> **Task objective**: The first line of the entries below, the line containing "Your rating", and every line between them should be repeated exactly, and nothing else.

Stored items from a collection:
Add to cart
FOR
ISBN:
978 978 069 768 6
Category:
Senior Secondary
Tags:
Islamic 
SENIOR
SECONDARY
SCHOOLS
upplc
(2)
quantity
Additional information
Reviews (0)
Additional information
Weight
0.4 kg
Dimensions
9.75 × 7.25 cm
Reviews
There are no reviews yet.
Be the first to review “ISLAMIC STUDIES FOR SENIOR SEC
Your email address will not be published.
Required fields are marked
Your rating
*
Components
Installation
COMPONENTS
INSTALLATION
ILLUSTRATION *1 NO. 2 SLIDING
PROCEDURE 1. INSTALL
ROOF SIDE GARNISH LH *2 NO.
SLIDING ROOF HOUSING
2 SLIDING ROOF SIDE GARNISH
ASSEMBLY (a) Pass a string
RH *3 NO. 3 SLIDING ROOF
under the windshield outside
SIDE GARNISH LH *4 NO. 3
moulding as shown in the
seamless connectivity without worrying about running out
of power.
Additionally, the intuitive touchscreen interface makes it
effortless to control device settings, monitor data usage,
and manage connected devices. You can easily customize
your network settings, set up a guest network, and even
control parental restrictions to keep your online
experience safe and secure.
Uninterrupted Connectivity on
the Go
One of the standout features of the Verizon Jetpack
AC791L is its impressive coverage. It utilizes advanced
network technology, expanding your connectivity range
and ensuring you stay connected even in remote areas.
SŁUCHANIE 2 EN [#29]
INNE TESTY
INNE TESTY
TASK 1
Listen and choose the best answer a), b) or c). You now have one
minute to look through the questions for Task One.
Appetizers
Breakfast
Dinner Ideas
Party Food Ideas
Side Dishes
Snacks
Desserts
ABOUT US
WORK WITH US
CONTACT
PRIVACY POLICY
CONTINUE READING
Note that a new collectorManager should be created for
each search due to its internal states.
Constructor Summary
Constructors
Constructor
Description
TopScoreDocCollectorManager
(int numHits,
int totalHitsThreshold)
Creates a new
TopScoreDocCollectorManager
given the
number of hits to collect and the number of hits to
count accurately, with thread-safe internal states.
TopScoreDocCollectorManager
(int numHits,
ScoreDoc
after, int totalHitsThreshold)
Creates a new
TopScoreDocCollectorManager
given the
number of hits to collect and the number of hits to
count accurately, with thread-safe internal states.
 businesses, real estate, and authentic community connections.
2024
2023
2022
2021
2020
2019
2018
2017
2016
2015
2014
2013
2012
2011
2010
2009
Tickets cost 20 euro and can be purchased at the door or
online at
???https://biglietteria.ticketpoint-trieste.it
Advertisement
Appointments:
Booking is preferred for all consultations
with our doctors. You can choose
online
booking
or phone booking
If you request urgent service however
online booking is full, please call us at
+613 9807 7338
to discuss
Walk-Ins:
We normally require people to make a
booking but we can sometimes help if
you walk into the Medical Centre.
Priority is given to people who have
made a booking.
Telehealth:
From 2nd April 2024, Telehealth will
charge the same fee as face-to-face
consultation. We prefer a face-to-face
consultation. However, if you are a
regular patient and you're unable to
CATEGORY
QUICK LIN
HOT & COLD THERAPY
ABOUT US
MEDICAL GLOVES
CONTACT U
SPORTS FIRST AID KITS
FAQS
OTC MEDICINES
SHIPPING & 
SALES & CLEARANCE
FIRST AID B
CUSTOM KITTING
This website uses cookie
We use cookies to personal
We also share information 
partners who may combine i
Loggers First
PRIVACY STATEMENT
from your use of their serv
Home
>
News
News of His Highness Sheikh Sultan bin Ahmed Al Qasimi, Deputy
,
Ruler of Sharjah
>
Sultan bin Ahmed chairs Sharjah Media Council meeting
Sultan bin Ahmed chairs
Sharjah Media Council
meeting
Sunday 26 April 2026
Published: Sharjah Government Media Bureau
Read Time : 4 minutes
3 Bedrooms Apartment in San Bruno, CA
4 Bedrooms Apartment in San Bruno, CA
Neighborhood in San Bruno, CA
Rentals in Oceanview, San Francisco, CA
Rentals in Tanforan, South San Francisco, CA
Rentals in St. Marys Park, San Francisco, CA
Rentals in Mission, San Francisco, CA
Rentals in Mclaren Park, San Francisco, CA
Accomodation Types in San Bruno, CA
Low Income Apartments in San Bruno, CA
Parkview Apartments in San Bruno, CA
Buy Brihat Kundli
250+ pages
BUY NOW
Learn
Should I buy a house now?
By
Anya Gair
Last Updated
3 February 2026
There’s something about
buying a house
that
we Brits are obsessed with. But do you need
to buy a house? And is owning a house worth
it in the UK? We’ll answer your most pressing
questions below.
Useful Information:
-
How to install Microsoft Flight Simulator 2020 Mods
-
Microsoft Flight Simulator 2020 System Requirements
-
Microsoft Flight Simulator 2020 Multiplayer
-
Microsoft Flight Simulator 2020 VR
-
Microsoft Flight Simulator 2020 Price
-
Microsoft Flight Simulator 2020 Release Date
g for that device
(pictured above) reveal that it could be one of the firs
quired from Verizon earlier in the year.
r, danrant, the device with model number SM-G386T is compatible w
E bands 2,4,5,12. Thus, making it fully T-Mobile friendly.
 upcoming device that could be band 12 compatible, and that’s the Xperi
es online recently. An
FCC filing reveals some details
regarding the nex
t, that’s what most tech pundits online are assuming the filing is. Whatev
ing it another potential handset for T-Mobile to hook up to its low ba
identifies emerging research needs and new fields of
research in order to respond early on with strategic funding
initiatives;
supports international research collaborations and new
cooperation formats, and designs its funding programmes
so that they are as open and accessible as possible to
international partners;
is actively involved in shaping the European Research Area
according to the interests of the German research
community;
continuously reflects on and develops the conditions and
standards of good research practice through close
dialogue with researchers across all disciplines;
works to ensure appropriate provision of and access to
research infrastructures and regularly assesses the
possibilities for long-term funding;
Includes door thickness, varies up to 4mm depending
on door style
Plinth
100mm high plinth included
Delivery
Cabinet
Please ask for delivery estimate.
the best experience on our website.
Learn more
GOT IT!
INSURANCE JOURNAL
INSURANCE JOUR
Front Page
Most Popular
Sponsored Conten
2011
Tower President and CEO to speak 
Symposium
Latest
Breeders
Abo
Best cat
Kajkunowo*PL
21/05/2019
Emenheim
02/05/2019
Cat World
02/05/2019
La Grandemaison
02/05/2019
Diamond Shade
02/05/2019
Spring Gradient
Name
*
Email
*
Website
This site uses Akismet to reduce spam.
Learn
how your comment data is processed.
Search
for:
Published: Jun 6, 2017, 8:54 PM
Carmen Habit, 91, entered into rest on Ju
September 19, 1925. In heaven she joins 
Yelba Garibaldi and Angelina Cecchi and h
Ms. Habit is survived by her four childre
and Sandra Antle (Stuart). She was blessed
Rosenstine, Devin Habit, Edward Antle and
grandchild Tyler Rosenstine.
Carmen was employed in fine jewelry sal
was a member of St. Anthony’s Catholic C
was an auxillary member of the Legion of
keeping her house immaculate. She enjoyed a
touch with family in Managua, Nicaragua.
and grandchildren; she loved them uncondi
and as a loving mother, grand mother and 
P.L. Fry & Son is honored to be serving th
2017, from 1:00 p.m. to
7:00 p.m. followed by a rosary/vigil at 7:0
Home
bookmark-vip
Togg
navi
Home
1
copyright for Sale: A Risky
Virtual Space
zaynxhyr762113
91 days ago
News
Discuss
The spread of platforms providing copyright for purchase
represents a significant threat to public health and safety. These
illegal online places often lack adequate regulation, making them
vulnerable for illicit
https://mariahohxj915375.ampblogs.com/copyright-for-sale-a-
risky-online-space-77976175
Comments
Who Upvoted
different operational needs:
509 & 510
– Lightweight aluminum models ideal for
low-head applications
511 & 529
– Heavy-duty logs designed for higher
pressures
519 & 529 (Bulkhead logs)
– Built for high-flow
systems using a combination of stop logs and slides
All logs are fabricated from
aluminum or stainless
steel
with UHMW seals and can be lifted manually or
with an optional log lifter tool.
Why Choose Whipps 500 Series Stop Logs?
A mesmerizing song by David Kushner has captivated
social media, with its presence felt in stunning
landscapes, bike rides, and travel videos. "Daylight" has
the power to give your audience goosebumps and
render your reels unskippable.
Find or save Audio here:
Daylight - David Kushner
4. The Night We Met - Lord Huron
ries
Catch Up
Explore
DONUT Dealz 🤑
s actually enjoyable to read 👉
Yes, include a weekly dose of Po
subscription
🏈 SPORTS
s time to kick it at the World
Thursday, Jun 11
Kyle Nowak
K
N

> **Answer space**:
Add to cart
FOR
ISBN:
978 978 069 768 6
Category:
Senior Secondary
Tags:
Islamic 
SENIOR
SECONDARY
SCHOOLS
upplc
(2)
quantity
Additional information
Reviews (0)
Additional information
Weight
0.4 kg
Dimensions
9.75 × 7.25 cm
Reviews
There are no reviews yet.
Be the first to review “ISLAMIC STUDIES FOR SENIOR SEC
Your email address will not be published.
Required fields are marked
Your rating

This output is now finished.